Ankara Valiliği’nden dün ABB’ye, Manisa Valiliği’nden Manisa Büyükşehir’e ve İçişleri, Milli Eğitim ve Çevre Bakanlıklarından valiliklere gelen yazılar var. Dedikleri şu: ‘CHP’li belediyeler ışık hızında kreş açıyorlar. Bütün anketlerde CHP belediyeciliğinden müthiş bir memnuniyet var. Biz de biliyoruz, onlar da biliyor ve en çok memnun olunan alanların başında kreşler geliyor.’ Binlerce anne işe gitme imkanı buluyor, çocukların karnı doyuyor, süt içiyor, oyun oynuyor. Bu Sayın Erdoğan’ın karnını ağrıtıyor. Bu ‘Anne Kart’ uygulaması hızla yaygınlaşıyor. Seçmen davranışını en çok etkileyen belediye hizmeti olarak tescil edildi.
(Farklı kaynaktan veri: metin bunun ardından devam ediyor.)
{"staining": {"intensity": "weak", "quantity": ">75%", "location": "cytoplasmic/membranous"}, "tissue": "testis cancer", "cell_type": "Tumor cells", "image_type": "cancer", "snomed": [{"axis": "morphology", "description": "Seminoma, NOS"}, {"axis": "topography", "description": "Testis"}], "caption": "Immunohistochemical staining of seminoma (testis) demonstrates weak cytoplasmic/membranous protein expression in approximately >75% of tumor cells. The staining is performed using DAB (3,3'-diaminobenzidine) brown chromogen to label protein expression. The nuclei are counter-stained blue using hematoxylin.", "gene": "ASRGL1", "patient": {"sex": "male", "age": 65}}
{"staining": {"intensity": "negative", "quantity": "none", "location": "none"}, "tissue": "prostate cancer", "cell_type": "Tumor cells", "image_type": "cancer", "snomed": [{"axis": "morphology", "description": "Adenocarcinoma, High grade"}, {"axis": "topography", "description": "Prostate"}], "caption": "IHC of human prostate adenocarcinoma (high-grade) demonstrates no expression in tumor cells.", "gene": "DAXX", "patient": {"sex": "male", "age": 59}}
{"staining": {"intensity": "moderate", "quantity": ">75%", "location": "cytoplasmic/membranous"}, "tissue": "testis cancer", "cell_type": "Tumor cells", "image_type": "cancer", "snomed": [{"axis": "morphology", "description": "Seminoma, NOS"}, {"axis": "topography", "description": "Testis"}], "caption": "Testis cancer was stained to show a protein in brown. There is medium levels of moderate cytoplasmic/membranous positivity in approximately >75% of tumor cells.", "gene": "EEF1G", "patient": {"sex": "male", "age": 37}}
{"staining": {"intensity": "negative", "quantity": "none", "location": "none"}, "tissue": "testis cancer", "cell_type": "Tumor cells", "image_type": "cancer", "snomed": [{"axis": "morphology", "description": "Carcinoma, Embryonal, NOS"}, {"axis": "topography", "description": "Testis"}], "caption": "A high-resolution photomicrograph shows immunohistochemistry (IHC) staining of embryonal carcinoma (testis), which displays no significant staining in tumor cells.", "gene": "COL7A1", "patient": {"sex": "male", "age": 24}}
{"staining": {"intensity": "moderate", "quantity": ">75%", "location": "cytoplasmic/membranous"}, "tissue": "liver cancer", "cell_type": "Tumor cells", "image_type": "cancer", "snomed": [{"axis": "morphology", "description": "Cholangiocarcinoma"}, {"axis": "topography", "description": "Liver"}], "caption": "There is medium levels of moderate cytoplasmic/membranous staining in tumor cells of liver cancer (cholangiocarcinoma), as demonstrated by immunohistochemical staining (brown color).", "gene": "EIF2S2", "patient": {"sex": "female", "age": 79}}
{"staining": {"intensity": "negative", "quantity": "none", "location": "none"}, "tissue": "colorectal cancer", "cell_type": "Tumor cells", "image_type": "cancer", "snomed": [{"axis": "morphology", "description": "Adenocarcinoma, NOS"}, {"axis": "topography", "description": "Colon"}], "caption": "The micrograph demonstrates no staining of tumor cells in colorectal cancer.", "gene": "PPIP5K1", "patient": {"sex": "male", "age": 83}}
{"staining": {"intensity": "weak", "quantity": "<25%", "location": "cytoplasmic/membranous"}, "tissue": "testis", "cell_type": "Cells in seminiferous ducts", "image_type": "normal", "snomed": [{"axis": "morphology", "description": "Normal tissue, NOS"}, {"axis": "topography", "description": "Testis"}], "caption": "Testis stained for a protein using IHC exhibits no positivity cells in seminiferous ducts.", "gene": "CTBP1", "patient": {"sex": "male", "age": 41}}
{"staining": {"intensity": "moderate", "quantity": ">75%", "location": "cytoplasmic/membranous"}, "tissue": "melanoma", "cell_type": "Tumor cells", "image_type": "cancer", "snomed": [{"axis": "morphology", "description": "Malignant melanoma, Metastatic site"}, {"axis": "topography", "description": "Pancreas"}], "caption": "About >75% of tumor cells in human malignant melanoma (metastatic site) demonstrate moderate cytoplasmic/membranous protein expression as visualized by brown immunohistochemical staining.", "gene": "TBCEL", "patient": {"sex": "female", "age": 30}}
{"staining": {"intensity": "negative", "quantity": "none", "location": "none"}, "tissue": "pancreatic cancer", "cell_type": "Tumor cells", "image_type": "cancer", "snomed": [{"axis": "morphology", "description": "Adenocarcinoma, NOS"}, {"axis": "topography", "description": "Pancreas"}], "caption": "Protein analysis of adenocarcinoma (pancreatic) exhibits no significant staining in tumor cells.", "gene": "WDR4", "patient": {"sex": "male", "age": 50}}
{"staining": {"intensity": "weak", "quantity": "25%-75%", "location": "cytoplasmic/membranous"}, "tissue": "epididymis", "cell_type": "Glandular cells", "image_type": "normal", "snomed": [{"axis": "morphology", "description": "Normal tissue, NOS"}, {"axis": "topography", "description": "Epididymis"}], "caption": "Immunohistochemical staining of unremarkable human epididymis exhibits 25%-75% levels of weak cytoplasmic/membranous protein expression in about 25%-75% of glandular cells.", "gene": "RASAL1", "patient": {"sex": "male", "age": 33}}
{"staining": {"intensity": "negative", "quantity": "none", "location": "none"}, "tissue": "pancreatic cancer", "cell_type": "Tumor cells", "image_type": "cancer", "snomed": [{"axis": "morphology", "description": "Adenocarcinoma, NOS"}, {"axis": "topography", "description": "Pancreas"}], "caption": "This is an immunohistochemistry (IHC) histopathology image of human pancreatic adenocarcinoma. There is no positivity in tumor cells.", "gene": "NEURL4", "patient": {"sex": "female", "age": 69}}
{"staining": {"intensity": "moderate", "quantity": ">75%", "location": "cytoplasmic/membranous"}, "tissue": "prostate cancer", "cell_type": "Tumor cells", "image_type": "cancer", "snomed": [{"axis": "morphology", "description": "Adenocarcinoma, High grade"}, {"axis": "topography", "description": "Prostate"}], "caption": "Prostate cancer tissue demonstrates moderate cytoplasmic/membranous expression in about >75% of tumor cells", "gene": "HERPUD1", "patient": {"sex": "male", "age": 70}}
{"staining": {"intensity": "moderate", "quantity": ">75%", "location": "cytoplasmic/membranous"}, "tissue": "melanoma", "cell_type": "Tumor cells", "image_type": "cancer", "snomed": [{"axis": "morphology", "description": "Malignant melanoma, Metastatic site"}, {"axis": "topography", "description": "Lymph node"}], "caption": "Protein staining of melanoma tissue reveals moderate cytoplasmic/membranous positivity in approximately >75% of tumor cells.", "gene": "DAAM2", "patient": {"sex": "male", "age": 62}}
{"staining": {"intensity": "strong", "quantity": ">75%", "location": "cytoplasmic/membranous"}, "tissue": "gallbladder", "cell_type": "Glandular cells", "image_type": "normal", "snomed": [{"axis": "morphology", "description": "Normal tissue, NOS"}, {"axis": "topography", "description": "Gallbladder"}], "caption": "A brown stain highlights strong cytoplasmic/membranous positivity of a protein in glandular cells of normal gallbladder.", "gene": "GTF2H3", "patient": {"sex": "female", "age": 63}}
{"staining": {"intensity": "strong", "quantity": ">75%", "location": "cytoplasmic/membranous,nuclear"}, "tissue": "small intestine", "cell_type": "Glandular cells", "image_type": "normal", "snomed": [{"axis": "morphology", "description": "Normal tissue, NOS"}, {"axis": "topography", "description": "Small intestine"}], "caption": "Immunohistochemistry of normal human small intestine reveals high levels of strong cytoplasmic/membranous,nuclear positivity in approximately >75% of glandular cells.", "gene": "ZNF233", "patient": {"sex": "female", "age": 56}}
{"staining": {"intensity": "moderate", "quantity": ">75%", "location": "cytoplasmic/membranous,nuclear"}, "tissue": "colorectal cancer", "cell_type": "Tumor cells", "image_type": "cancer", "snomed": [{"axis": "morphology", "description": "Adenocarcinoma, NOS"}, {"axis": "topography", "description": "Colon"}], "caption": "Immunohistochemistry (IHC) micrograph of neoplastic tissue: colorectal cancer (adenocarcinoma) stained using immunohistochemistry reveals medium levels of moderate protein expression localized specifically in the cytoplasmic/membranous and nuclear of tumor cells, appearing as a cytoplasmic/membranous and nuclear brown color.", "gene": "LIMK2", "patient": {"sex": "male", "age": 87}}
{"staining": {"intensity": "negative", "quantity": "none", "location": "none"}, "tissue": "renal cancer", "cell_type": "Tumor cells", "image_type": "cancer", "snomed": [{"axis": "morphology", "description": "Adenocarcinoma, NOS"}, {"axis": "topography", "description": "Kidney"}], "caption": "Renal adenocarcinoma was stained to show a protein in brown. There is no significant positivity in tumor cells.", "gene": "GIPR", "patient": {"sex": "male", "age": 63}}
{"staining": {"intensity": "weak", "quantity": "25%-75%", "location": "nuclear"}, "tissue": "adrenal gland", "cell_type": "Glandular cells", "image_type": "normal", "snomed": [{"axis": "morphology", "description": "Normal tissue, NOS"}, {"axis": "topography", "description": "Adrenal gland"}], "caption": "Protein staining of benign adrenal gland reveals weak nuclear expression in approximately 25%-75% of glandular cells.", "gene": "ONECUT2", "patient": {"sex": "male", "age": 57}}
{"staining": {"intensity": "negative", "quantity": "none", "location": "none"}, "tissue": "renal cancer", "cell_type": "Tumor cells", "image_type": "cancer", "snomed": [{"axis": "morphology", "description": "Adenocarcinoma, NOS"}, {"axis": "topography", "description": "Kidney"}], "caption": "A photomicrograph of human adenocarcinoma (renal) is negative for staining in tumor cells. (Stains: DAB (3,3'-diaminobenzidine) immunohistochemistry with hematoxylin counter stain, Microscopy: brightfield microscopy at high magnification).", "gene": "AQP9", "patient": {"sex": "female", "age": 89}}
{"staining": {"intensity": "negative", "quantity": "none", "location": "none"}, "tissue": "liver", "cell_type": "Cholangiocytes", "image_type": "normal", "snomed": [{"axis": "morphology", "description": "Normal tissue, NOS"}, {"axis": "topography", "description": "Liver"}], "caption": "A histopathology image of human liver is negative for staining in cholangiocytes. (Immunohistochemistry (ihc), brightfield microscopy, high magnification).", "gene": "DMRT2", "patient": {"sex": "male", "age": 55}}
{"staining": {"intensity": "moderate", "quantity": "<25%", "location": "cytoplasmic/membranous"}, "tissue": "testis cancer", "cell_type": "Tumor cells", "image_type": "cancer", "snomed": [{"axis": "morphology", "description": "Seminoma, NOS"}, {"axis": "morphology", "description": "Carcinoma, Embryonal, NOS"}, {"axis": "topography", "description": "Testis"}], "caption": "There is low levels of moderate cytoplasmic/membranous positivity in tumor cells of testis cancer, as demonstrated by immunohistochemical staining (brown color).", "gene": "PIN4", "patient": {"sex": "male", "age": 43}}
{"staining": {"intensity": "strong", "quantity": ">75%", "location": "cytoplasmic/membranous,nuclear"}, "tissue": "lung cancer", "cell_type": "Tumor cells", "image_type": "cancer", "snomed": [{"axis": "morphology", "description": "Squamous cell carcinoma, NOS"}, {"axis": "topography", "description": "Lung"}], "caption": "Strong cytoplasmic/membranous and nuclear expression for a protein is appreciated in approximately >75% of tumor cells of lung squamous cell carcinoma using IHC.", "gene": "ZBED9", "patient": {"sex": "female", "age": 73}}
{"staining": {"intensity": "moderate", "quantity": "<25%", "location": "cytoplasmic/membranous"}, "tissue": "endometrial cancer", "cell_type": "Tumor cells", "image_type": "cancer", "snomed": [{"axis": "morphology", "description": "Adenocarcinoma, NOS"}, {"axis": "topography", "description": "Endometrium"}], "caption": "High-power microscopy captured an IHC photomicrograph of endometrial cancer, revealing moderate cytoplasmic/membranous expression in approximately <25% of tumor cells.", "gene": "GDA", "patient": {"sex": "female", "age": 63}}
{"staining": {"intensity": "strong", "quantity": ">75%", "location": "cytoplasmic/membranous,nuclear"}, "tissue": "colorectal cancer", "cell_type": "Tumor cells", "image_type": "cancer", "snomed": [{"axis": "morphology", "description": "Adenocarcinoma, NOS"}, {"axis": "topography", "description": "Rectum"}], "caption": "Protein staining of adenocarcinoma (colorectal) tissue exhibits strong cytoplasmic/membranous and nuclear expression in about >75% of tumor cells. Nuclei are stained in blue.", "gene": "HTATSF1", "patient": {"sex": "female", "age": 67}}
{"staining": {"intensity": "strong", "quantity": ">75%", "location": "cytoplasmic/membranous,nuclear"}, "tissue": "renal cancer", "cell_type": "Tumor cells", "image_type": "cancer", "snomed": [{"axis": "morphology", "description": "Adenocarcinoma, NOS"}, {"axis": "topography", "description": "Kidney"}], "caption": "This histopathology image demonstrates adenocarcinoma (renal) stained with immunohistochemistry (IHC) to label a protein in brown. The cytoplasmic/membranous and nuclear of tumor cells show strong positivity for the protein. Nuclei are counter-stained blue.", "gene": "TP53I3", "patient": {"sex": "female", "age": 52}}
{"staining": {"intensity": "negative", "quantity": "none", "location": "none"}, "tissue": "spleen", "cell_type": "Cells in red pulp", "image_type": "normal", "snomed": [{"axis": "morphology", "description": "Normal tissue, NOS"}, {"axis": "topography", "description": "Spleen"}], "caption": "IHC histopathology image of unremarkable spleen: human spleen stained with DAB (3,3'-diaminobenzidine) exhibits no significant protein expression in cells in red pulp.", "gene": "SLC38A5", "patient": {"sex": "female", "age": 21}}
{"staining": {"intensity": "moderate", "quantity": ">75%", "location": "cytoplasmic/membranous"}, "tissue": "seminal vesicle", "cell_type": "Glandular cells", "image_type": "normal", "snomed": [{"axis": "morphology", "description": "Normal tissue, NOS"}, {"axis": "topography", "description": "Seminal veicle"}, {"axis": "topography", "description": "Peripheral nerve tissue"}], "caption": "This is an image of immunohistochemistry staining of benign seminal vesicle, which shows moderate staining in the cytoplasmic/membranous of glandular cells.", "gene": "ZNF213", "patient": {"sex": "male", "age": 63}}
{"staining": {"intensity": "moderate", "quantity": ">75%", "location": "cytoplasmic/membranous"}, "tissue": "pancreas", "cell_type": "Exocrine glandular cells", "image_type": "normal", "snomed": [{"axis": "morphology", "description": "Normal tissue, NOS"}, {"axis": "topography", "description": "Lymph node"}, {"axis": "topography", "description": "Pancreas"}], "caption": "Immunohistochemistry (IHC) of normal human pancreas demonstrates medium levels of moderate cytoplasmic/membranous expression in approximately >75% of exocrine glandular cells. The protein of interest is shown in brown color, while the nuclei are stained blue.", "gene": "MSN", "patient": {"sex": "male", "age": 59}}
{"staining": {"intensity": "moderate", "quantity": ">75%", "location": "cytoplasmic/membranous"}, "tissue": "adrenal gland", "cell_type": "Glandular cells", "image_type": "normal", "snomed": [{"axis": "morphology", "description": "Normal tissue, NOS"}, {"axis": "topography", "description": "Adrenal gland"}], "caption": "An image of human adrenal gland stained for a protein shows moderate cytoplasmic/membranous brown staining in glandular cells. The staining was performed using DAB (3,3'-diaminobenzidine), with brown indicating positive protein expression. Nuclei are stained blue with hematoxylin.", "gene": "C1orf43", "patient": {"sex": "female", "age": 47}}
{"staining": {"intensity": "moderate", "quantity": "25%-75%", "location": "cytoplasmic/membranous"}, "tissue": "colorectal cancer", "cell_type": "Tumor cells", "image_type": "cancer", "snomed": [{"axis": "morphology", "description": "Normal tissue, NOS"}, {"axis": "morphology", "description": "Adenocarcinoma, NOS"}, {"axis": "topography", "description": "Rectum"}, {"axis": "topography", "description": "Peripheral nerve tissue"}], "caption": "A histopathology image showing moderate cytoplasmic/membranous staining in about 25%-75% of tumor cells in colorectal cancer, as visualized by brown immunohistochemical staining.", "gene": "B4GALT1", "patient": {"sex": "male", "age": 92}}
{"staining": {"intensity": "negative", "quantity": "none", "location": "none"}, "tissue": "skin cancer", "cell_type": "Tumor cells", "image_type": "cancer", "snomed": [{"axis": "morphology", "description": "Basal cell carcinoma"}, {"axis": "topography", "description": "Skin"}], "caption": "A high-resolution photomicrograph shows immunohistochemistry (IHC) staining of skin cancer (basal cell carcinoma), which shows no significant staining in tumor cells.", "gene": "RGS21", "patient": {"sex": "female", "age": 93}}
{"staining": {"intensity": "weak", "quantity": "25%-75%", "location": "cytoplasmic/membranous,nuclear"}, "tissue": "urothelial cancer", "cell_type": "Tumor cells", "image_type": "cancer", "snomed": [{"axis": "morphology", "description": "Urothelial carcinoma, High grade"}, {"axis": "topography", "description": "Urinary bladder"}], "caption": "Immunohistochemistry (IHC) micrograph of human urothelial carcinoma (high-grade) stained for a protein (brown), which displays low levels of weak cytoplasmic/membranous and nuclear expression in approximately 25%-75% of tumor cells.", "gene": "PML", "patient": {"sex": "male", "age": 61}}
İstanbul’da sıfır olan kreş sayısı 105’e çıktı. Ankara’da 36 tanesi yeni açıldı ve bütün Türkiye’de 653, bini geçmemiz an meselesi. Tarikatlara gitsinler diye bir tane yurt açmadılar. 70-75 tane yurt açtık. 80’nin üzerinde yurt bu ayın sonunda hizmete açılacak. Milli Eğitim, Çevre ve İçişleri Bakanlığı’na yazı yazmış. İçişleri de valiliklere: ‘Kreş eğitim yuvasıdır, eğitim Milli Eğitim’in işidir, yenisini açtırmayın, eskilerini kapatın.’ Hadi gelin kapatın, hodri meydan. Bu uygulamanın sonuna kadar arkasında duracağız.

Eğer gerçekten iyi niyetliysen, Milli Eğitim olarak gel, protokol yap. Gel Milli Eğitim olarak de ki, ‘Eğitim de verelim’ de. ‘Bu çocukları siz alıyorsunuz, doyuruyorsunuz, bakıyorsunuz, biz de Milli Eğitim olarak atanamayan öğretmenlerden 10 bin tane de biz alalım, belediye kreşlerine de öğretmeni biz yollayalım’ de. Vallahi kabul ederiz, vallahi kabul ederiz.. Ya sen tarikata, cemaate eğitimde işbirliği protokolü yapacaksın, efendim dört yaşında çocukları olmadık yerlere yollayacaksın, oralarda ‘Öğretmen yok’ diyenlere, ‘Onların aldığı eğitim daha iyi, daha önemli eğitim. Bilmem ne’ diyeceksin. Bilmem ne protokolüyle sınıfın ortasına mezar getireceksin, çocuklara mezar başında yas tutmayı öğreteceksin. Gülmeyi öğretmek gerekirken ağlamayı öğreteceksin. Ondan sonra çocukların yüzünü güldürenlere ‘Güldürme, anası babası gelecek seçimde sana oy vermesin’ diyeceksin.